### EXERCISE DESCRIPTION:
Show the lines of the material that contain the word "pixels".

*** Begin section ***

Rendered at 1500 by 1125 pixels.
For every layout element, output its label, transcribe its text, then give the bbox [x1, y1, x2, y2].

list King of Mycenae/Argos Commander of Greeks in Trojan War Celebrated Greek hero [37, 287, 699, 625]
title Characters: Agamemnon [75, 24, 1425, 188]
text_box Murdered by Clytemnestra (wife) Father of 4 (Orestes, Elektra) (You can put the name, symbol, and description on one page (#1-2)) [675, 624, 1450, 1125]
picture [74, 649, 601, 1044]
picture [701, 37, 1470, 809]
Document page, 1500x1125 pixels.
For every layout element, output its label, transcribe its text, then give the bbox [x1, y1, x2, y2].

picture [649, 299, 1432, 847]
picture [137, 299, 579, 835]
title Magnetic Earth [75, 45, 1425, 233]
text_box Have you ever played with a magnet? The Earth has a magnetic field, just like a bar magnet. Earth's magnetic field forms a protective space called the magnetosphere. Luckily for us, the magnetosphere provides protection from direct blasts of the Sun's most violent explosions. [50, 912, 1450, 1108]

*** End section ***

### YOUR RESPONSE:
Rendered at 1500 by 1125 pixels.
Document page, 1500x1125 pixels.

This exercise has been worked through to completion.